I woke up early, around 5 am. I tried to sleep some more until my wake-up call at 5.40 but I couldn't. So I finally got up around 5.20. It didn't take long to prepare myself and my stuff. A quick brushing of my teeth, closing my bags and taking everything out of the dorm. The taxi driver was already waiting outside and we promptly left for the bus station. At some point I realized I had forgotten my toasting bread in the reception area of the backpackers while leaving. Too late.
At the bus station, the taxi driver told me to take either National Bus or Axa. As I walked in, an Axa guy took control of me and walked me past the other guys trying to get passengers. A guy from National Bus tried to win me over, but he was yelling quite loudly, so I just ignored him.

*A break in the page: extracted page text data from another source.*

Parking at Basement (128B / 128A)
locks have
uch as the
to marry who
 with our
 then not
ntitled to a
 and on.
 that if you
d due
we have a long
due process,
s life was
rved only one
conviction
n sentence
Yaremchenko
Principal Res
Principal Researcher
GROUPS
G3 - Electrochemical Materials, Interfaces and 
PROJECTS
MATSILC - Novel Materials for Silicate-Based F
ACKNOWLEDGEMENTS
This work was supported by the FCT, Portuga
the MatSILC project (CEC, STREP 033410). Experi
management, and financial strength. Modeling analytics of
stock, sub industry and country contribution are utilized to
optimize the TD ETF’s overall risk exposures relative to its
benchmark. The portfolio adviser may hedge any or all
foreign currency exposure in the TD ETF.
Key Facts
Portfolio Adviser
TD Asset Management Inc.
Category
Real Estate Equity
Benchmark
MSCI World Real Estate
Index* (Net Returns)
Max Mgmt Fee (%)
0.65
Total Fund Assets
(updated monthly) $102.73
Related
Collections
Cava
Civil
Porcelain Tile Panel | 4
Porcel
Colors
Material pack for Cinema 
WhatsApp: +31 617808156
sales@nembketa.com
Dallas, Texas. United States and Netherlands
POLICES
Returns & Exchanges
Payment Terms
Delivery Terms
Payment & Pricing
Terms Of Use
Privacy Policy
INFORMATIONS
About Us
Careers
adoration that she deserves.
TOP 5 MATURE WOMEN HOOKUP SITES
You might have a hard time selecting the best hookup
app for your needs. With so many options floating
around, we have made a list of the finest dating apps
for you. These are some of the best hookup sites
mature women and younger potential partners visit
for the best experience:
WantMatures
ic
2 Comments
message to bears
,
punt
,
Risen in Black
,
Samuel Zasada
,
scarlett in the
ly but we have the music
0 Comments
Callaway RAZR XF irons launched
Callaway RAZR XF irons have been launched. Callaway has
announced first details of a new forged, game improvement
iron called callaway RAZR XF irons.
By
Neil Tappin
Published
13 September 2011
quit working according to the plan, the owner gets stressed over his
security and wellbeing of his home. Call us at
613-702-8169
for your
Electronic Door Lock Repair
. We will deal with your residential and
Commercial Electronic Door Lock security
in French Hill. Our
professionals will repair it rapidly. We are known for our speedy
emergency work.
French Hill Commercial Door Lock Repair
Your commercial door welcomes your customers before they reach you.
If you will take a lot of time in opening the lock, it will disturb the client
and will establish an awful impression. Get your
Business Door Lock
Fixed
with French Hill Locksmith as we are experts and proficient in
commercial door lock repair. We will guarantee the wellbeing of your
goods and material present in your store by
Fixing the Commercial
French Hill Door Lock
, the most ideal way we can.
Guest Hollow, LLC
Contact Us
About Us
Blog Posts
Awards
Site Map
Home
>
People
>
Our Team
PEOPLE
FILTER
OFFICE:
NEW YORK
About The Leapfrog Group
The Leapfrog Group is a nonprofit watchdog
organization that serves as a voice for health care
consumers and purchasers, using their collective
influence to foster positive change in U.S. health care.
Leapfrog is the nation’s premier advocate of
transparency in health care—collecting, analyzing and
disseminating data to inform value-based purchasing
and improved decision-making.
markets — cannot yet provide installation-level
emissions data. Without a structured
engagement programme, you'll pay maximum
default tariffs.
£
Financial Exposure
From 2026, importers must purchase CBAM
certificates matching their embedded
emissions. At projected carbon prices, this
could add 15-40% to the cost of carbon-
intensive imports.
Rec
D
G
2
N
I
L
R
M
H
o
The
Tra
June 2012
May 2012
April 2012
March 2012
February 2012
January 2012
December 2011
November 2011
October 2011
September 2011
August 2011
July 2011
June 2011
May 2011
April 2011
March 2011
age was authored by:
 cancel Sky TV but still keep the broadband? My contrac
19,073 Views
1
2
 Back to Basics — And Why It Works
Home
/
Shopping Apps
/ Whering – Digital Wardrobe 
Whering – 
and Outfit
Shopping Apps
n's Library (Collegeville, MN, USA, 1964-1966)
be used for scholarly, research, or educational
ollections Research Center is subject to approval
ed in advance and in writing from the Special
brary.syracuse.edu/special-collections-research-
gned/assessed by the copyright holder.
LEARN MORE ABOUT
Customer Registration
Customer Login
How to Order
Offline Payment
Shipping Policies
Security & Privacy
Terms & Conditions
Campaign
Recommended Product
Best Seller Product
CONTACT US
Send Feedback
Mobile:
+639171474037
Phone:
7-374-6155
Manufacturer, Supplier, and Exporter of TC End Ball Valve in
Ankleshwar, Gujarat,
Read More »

When I asked for the price I was a bit perplexed as it was less than half what I had expected. At Mabuya the guy at reception had told me it would cost me MK 5000 for a direct bus. Here I now got a transport for MK 2250 (about CHF 8). I wondered why the price difference. I could have gotten the wrong bus? At 6 the bus drove into the station and I stepped into it. It was a long waiting, but finally, after almost 3 hours, the bus drove off. But as usual, we didn't get far. We stopped at the next petrol station to check tyre pressure or something. After another 10-15 minutes we left for good.
The bus was driving really slowly, so I thought we might just never get there. I was really tired and I tried not to sleep because my head would always tilt to one side and my neck would hurt. I dozed anyway. I tried to find a better position. At some point we stopped in Salima where the bus left out a few passengers and loaded 20 new ones. There were people standing packed like sardines in the walkway. After what seemed several eternities, we finally arrived to the turn off junction which leads to Monkey Bay and Cape Mclear. At each stop I tried to determine if we had arrived. But it was always not there yet. Finally it was and I wrangled myself and my bags out of the packed bus.
From there I was led to Mufasa Rustic Backpackers by two people who work as tour operators around Monkey Bay. They even convinced me to go for a hike on the nearby mountain, walk down the other side to the fishermen village and then to the harbor. But I will tell that story after I have done it.
After a short walk, we arrived in Mufasa's private bay on Lake Malawi. It looks like paradise and its people are totally friendly and relaxed. The sole source of electricity at the Eco-lodge backpackers is a car battery recharged daily by solar energy. They serve cold beer (when the ice is still cooling the contents of the cooler box) and cook meals if you ask for it.